According to Claxton, they were never fortunate to get the benefit of a professional dancing school. “We just used to watch a lot of videos at home and danced,” she said.
In high school, she took a dance class as part of physical education and then the school eventually formed a small dance group which performed at The Moorings among other places.
“After that I formed my own group in high school called the La La Girls and we performed at Top 7 at 7,” she said, noting that they practice at the Firebird Performing Arts Studio.
Asked about the styles of dancing that she performs she said that she does hip hop, soca, calypso and she takes salsa classes. She is also a dancer for the band VIBE.
While she would readily admit that she has no professional training, she said that she is so confident in her abilities as a dancer that side by side it might be hard to tell who is the untrained dancer and who is the professional.
“I am not as technical as a professional but I could keep up. I might not look as technical as a professional side by side but the audience will always look at me because of my drive and my energy,” she said.
However, Lakiesha prefers to speak about the group of girls she teaches in dance class. “My group is awasome. My girls are 13 years and under. They are not just part of a dance group but we do a lot of socials...we go to the beach, we go to the movies, we go out to lunch. I also tutor them because education is key… it is about 25 of them,” she said.
The school sessions take place on the ground floor of UP’s Cineplex where the Arcade used to be.
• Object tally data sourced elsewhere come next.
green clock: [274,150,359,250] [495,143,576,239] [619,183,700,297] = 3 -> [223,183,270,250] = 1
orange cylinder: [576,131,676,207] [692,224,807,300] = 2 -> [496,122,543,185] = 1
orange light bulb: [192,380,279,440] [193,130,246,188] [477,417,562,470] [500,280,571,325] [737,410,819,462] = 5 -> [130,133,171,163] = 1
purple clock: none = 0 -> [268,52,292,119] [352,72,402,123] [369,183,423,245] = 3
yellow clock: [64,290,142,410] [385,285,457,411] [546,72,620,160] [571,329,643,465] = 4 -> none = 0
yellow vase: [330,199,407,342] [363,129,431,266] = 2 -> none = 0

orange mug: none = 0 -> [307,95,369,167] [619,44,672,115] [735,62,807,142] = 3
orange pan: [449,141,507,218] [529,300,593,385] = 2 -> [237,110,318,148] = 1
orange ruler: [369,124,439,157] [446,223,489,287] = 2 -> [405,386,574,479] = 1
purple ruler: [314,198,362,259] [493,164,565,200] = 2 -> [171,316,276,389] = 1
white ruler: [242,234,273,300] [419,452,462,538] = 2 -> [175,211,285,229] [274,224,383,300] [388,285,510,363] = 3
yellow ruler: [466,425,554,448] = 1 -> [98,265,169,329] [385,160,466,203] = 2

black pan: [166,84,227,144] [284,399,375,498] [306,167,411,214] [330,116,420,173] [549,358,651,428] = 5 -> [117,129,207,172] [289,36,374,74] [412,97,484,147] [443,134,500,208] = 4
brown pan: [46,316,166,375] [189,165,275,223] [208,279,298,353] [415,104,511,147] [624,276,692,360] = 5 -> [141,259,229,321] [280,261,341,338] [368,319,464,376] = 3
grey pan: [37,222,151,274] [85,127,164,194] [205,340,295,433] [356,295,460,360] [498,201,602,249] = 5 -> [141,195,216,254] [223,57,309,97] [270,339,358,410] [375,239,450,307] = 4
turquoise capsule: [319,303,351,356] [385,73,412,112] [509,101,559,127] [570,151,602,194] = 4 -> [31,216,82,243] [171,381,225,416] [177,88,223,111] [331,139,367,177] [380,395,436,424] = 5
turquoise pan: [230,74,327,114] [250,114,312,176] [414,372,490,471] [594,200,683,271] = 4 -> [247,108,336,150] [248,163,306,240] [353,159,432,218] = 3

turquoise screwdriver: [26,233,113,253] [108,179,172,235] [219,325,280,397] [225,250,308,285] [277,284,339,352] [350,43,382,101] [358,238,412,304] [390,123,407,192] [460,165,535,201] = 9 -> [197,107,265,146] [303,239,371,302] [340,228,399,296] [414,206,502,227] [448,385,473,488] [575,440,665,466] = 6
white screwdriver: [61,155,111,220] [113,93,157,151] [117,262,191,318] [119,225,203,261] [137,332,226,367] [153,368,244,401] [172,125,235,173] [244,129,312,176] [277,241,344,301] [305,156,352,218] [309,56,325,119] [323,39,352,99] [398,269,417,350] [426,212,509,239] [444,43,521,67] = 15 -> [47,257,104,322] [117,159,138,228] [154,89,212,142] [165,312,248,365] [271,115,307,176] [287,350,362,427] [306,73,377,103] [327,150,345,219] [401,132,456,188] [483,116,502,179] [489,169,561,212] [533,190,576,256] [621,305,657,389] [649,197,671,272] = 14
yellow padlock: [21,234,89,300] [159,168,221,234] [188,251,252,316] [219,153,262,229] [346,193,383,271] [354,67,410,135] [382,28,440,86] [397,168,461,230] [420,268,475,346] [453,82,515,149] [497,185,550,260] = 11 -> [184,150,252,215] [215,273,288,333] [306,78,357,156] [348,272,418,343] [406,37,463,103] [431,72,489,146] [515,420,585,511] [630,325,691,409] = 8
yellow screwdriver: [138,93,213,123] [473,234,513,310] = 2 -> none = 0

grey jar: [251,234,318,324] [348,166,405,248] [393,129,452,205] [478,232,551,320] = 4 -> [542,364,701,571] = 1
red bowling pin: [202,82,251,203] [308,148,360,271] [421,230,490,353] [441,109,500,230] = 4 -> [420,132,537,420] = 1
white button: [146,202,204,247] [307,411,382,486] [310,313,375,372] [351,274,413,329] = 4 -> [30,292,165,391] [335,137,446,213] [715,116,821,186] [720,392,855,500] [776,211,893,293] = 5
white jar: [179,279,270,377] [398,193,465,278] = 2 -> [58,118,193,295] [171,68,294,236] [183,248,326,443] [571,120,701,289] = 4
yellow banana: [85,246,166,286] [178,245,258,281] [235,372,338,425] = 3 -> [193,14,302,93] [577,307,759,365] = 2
According to Claxton, everything she does revolves around her group Noveau Royale and said that because it will be hard to separate herself now from the group that she has grown so attached to, in five years she still sees herself in the Virgin Islands teaching her class. “I want to see them get better. It is not about me...it is about them. I could teach them the discipline about dance and technical stuff from a tender age,” she said.
Youth Parliamentarian
Claxton recently became a member of the Virgin Islands Youth Parliament and said the experience has been very informative so far. “I am still in the learning process and I would’t jump to push anything out there until I totally understand the rules, regulations and motives of the Youth Parliament,” she said.
She said anything she is planning to do, be it dance classes or Youth Parliament, must benefit youth. “I don’t think about myself...everything I do I am doing it for them. Even the classes that I am taking, I am taking those so that I can in turn teach them.”
Claxton and her girls also formed a troupe for the Virgin Gorda Easter Festival, calling themselves the New Royal Festival Ensemble. They won for the adult category and came second in the children’s category, according to the recently released parade results.
Advice to youth
“The advice I would give to young people is try as hard as you can to do your best at what you do. I would not say that nothing is impossible but whatever you know you’re good at don’t cover it up,” she said. “You have a voice. Use it, speak up. Raise your hands, shout your answers, make yourself heard. Whatever it takes, just find your voice. And when you do you will realise that the small things make the biggest changes.”
She added that one thing she has learned is that the greatest lessons in life “are the ones we don't remember learning.”